[This post may come across as some kind of self-promotion, but it's intended to show that there is a real problem. We apologise in advance for perceptions of buzzwords, spin and other marketing fluff]
At the Infosec trade fair in London this week, a group of UK based organizations are launching the "Cyber Security Challenge" to raise awareness of IT Security as a career option and to try and educate people about what exactly is required to secure networks and systems.
If this challenge succeeds in raising IT Security awareness then it can only be a good thing, however it seems to me that it's job description is only partially accurate:
If you want to know ahead what each day will bring then DO NOT work in Cyber Security
Just think about the dependence that our society has on networks. We rely on telecommunications running smoothly for the delivery of the basic necessities in life like power and electricity, not to mention financial systems. We need to be able to store our intellectual property on computers without fear of it being stolen or corrupted. The UK needs more and better cyber security specialists. If we are to protect our society against the ongoing attacks on Government and corporate systems from criminals, foreign states, unscrupulous organisations and people intent on stealing secrets from others. We need people who not only have technical skills but are also quick learners, flexible, dynamic and excellent communicators. There has been a step change and cyber security now offers a range of varied, challenging and exciting jobs.

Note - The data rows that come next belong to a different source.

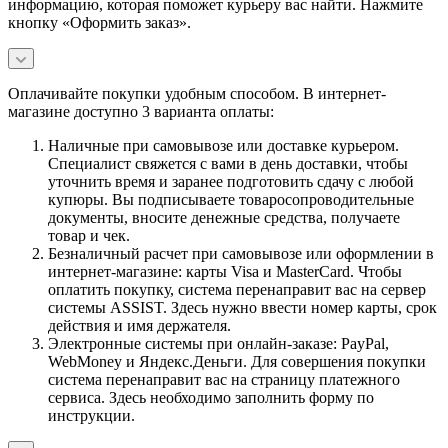
информацию, которая поможет курьеру вас найти. Нажмите
кнопку «Оформить заказ».
Оплачивайте покупки удобным способом. В интернет-
магазине доступно 3 варианта оплаты:
Наличные при самовывозе или доставке курьером.
Специалист свяжется с вами в день доставки, чтобы
уточнить время и заранее подготовить сдачу с любой
купюры. Вы подписываете товаросопроводительные
документы, вносите денежные средства, получаете
товар и чек.
Безналичный расчет при самовывозе или оформлении в
интернет-магазине: карты Visa и MasterCard. Чтобы
оплатить покупку, система перенаправит вас на сервер
системы ASSIST. Здесь нужно ввести номер карты, срок
действия и имя держателя.
Электронные системы при онлайн-заказе: PayPal,
WebMoney и Яндекс.Деньги. Для совершения покупки
система перенаправит вас на страницу платежного
сервиса. Здесь необходимо заполнить форму по
инструкции.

Do you want an important job where you will be constantly challenged? Would you like to make a difference and help prevent cyber crimes or track down the perpetrators? Do you want to work in an area where there is a current skills shortage and the number of jobs is predicted to grow in the next 5 years?

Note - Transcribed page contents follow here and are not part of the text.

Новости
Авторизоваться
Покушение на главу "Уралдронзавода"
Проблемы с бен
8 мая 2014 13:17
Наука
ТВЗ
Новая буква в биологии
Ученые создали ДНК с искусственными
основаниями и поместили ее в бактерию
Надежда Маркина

The catch is that a lot of the time IT Security people are in fact doing exactly the same things as they did the day/week before - that is to say manually updating various security systems with the latest data on current threats. And worse still, every organization has to have someone perform these tasks because, even if the threat knowledge is common, the access methods, passwords and so on required to update the security systems will vary in every organization.
This kind of routine updating is tremendously wasteful of scarce (and hence costly) security talent since time taken to do this task is time that cannot be dedicated to tracking down current infections, blocking new attacks and patching/closing newly uncovered vulnerabilities.
One of the reasons why ThreatSTOP was founded was to try and offload this function so that the threat data is automatically gathered, distributed and applied in a timely fashion to firewalls. We act as a single clearing house for threat data and our subscribers have the ability to combine threat data to make their own custom block lists. These lists are then automatically retrieved by the firewalls every 2-4 hours ensuring that the networks behind them are protected against the latest threats.
Given the ever increasing importance of the Internet and the services provided by it, there is no doubt that attacks by criminals and the like will continue to grow. It makes sense therefore that the white hats find a way to efficiently counter as many of the attacks as possible in as automatic a way as possible. This then leaves the IT Security Professionals with the time to investigate and remedy the new attacks and indeed have a job where they "will be constantly challenged".